TASK DIRECTIONS
Can you copy out, word for word and in full, the article below on the 0-12-0 locomotive wheel arrangement that comes before the data?

PAGE EXTRACT
☆ ☆ ☆ ☆

0-12-0
Under the Whyte notation for the classification of steam locomotives, 0-12-0 represents the wheel arrangement of no leading wheels, twelve powered and coupled driving wheels on six axles, and no trailing wheels.
Equivalent classifications
Other equivalent classifications are:
- UIC classification: F (also known as German classification and Italian classification)
- French classification: 060
- Turkish classification: 66
- Swiss classification: 6/6
Two examples
The first example of the 0-12-0 was the Pennsylvania, designed by Jame Milholland for the Philadelphia and Reading Railroad and built at its own shops in 1863. It weighed fifty tons and was, at the time, the heaviest steam locomotive in the world.[1] It was intended to haul Pennsylvania coal trains.[2]
The only others of the type, was a class of ten 0-12-0T locomotives built by Hanomag in 1922 for the Bulgarian State Railways (BDŽ). They were initially numbered 4001–4010, but were renumbered 45.01 to 45.10 in 1935–1936.[3] They were built as two-cylinder compound locomotives, with a 15-kilogram-per-square-centimetre (1.47 MPa; 213 psi) boiler feeding a 620-by-700-millimetre (24.41 in × 27.56 in) high-pressure cylinder discharging to a 900-by-700-millimetre (35.43 in × 27.56 in), both of which were connected to the 1,340-millimetre (52.76 in) driving wheels. The locomotives weighed 101 tonnes (99 long tons; 111 short tons).[4]
References
- ↑ White 1972, p. 28.

☆ ☆ ☆ ☆

DATA FOR ANALYSIS
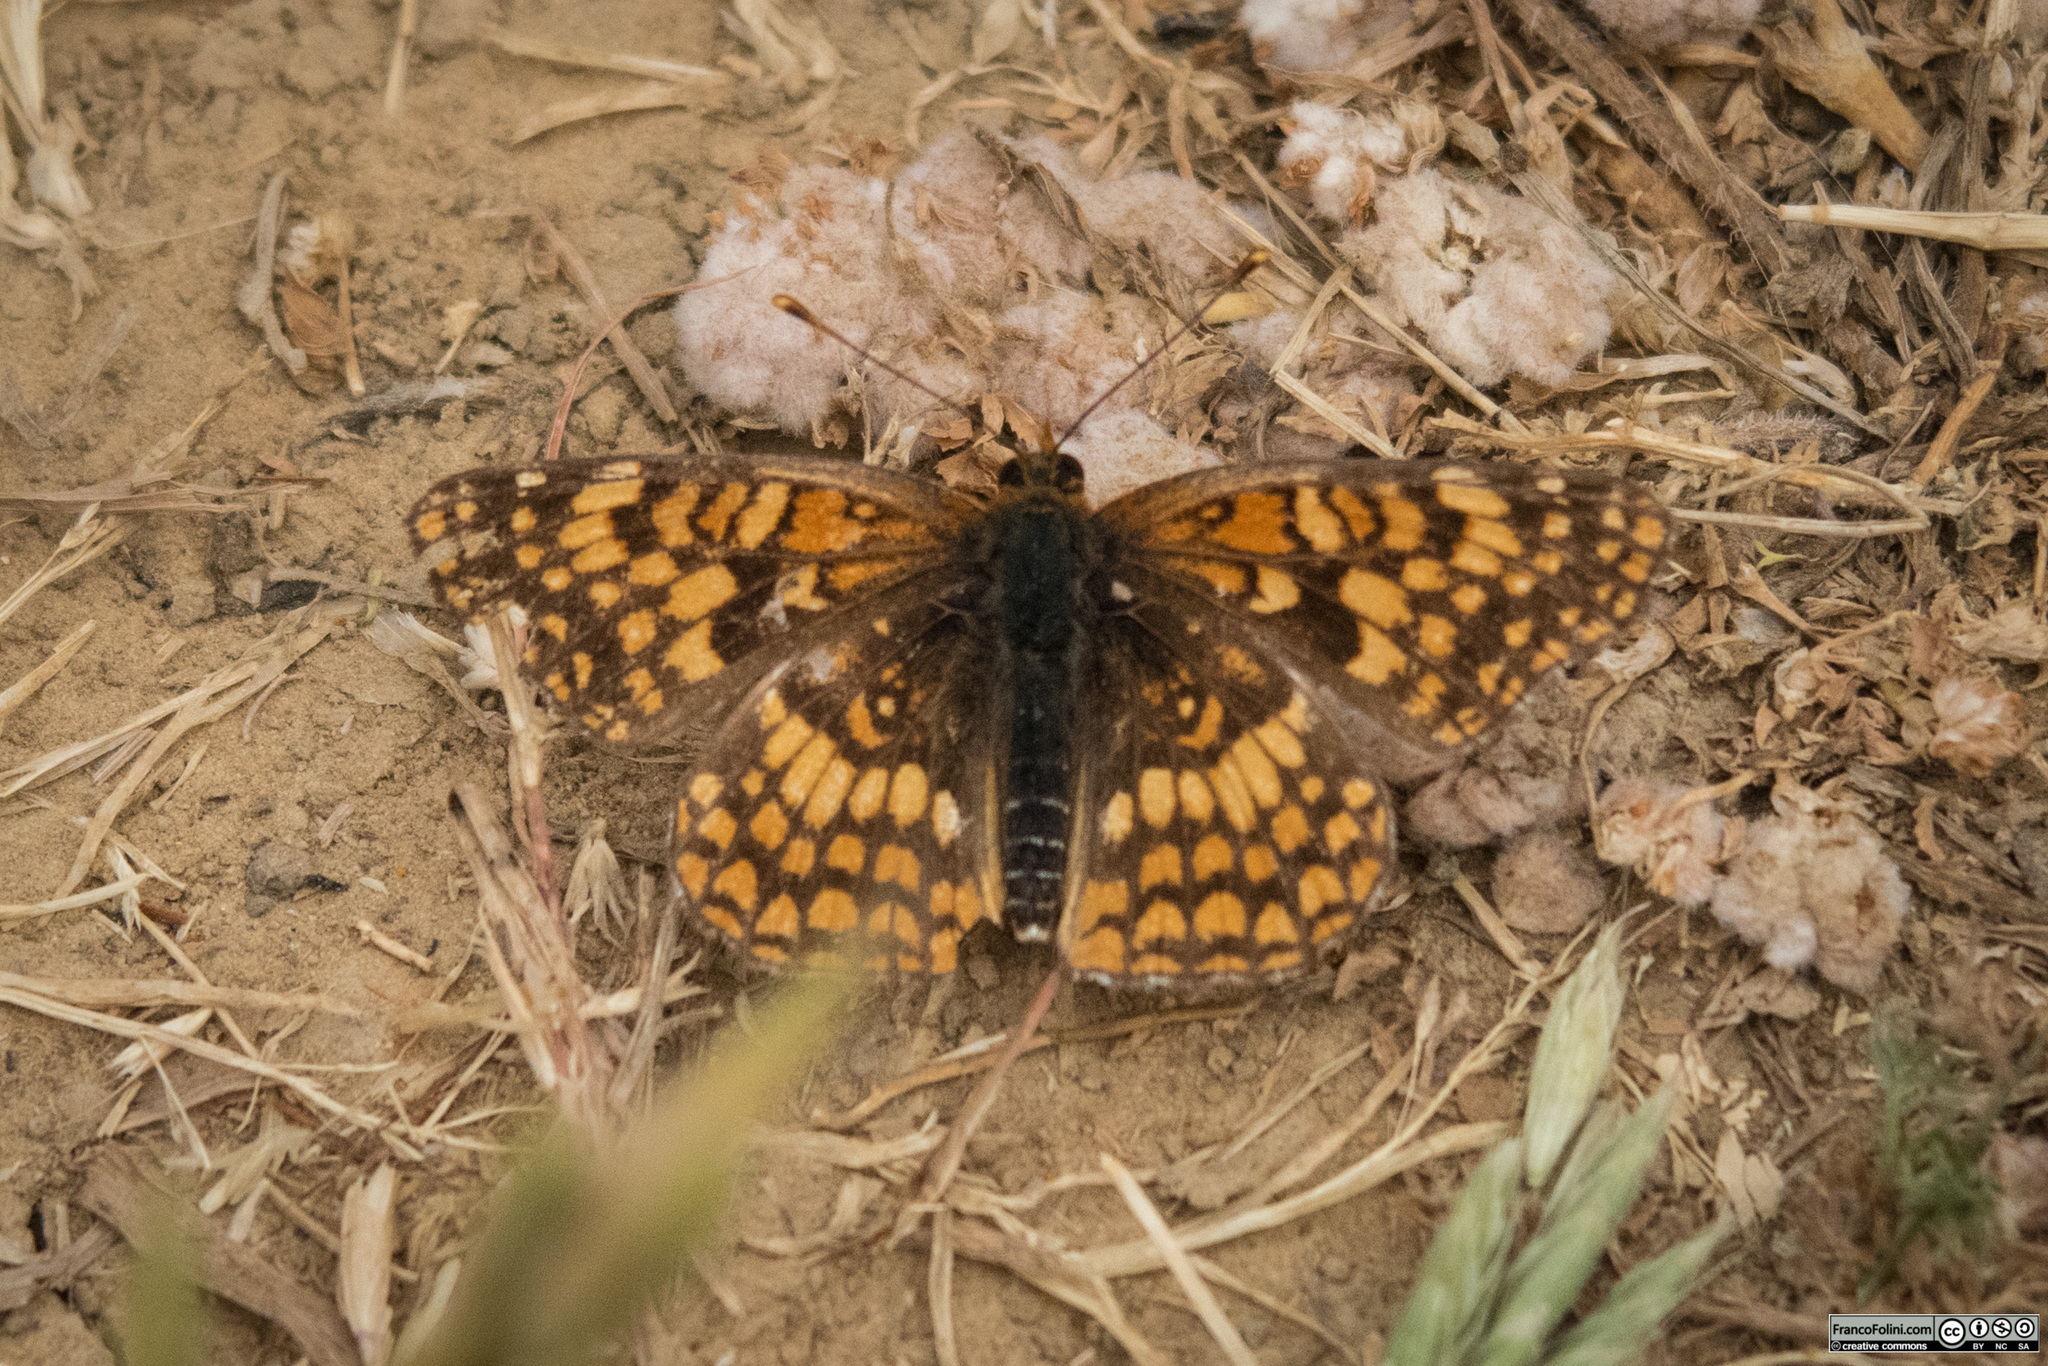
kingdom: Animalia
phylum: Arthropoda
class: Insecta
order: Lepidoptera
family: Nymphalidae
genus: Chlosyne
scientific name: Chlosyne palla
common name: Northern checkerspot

☆ ☆ ☆ ☆

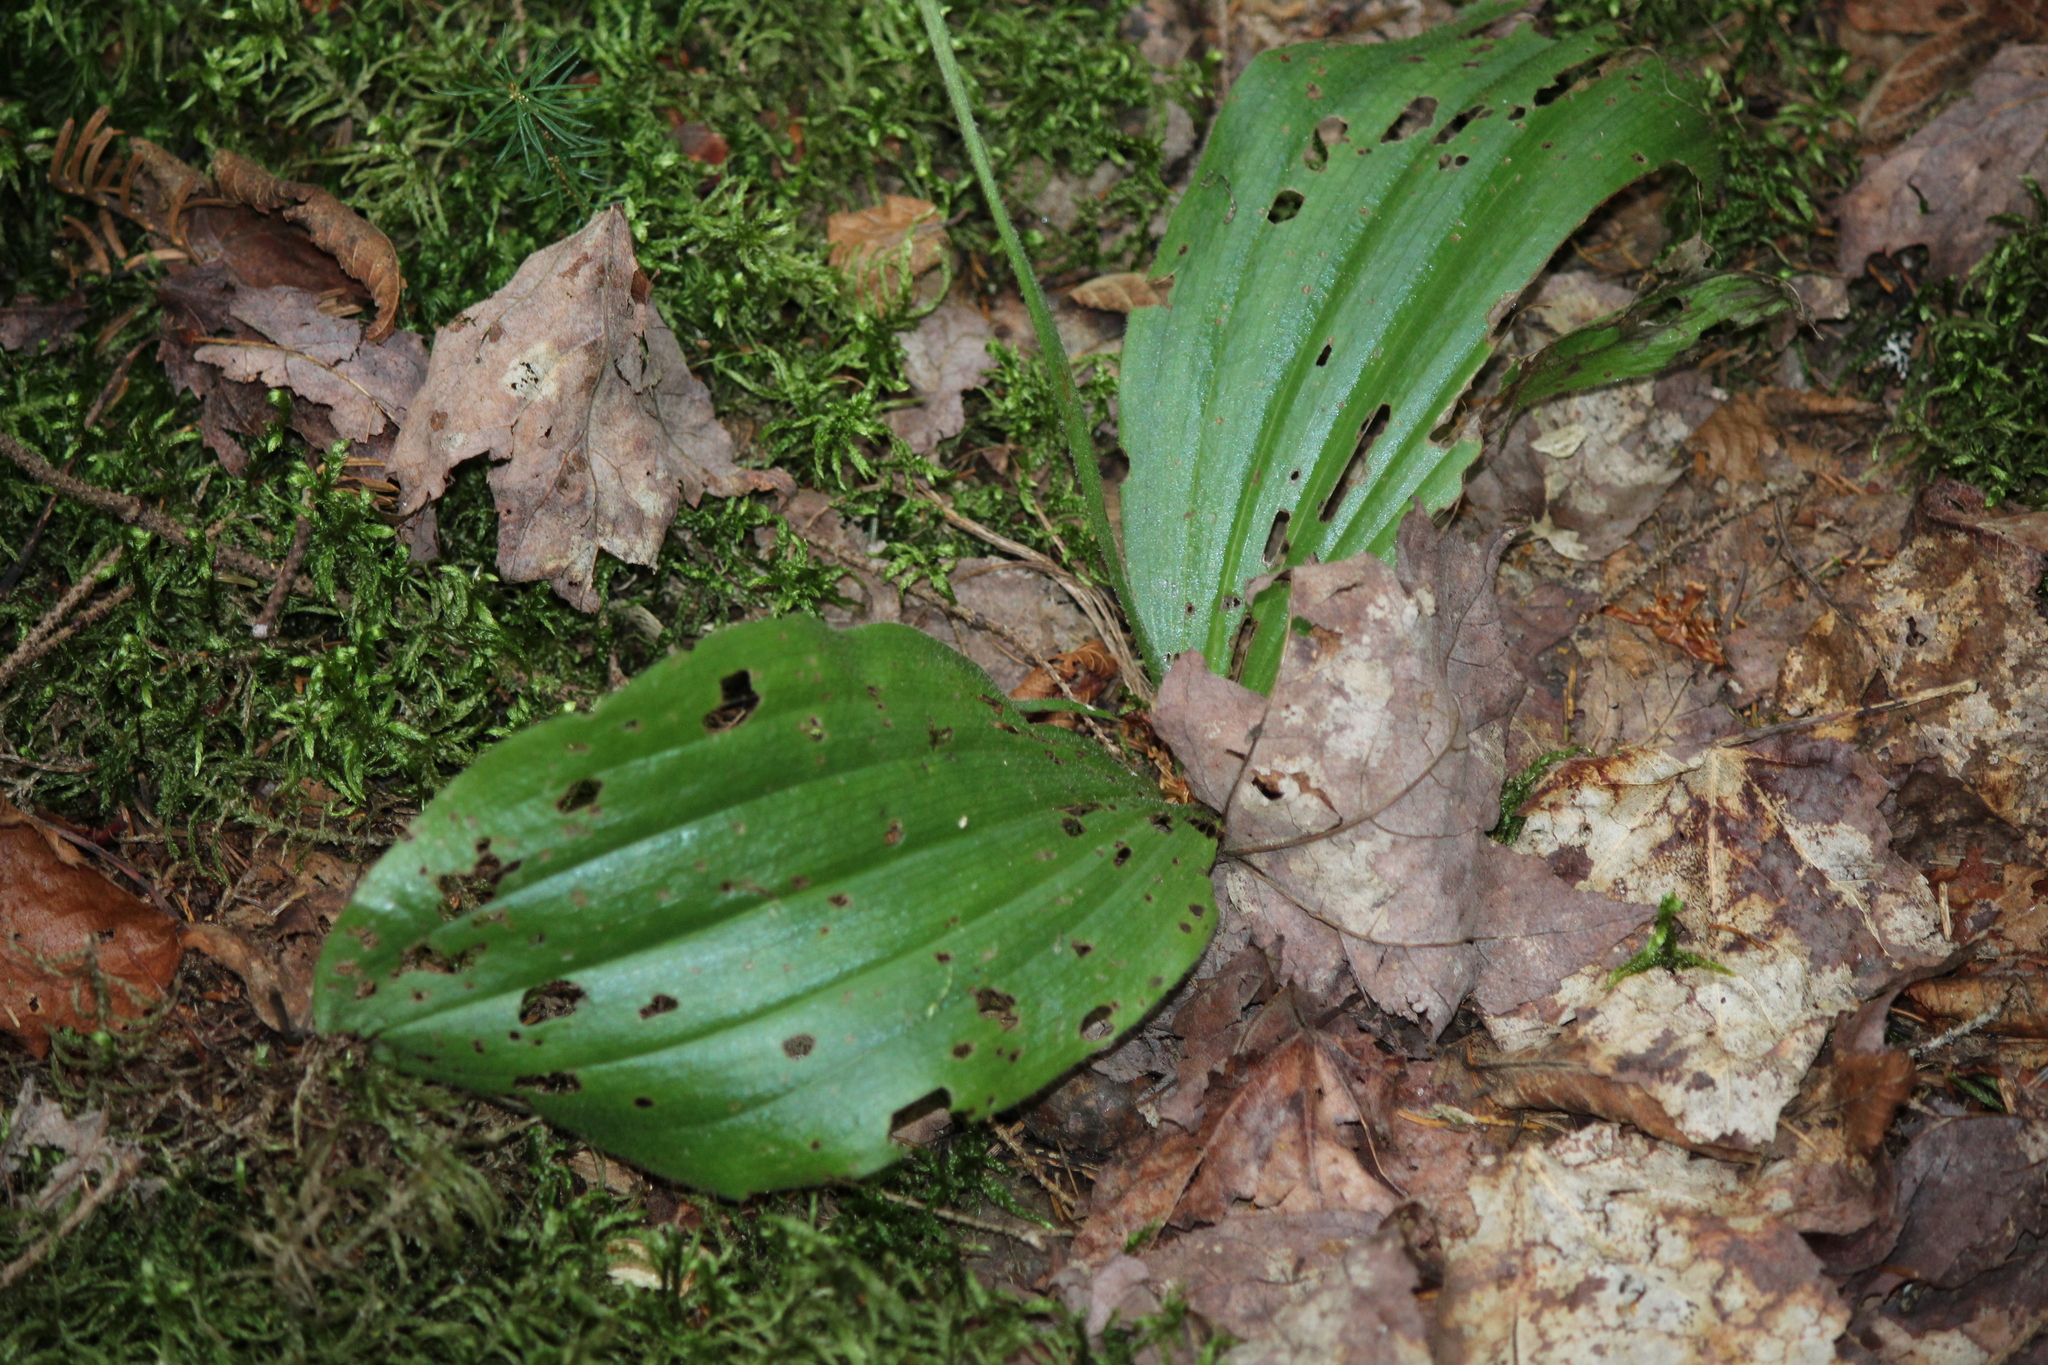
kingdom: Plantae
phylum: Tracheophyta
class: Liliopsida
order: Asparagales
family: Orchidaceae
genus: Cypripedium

☆ ☆ ☆ ☆

RESPONSE AREA
0-12-0
Under the Whyte notation for the classification of steam locomotives, 0-12-0 represents the wheel arrangement of no leading wheels, twelve powered and coupled driving wheels on six axles, and no trailing wheels.
Equivalent classifications
Other equivalent classifications are:
- UIC classification: F (also known as German classification and Italian classification)
- French classification: 060
- Turkish classification: 66
- Swiss classification: 6/6
Two examples
The first example of the 0-12-0 was the Pennsylvania, designed by Jame Milholland for the Philadelphia and Reading Railroad and built at its own shops in 1863. It weighed fifty tons and was, at the time, the heaviest steam locomotive in the world.[1] It was intended to haul Pennsylvania coal trains.[2]
The only others of the type, was a class of ten 0-12-0T locomotives built by Hanomag in 1922 for the Bulgarian State Railways (BDŽ). They were initially numbered 4001–4010, but were renumbered 45.01 to 45.10 in 1935–1936.[3] They were built as two-cylinder compound locomotives, with a 15-kilogram-per-square-centimetre (1.47 MPa; 213 psi) boiler feeding a 620-by-700-millimetre (24.41 in × 27.56 in) high-pressure cylinder discharging to a 900-by-700-millimetre (35.43 in × 27.56 in), both of which were connected to the 1,340-millimetre (52.76 in) driving wheels. The locomotives weighed 101 tonnes (99 long tons; 111 short tons).[4]
References
- ↑ White 1972, p. 28.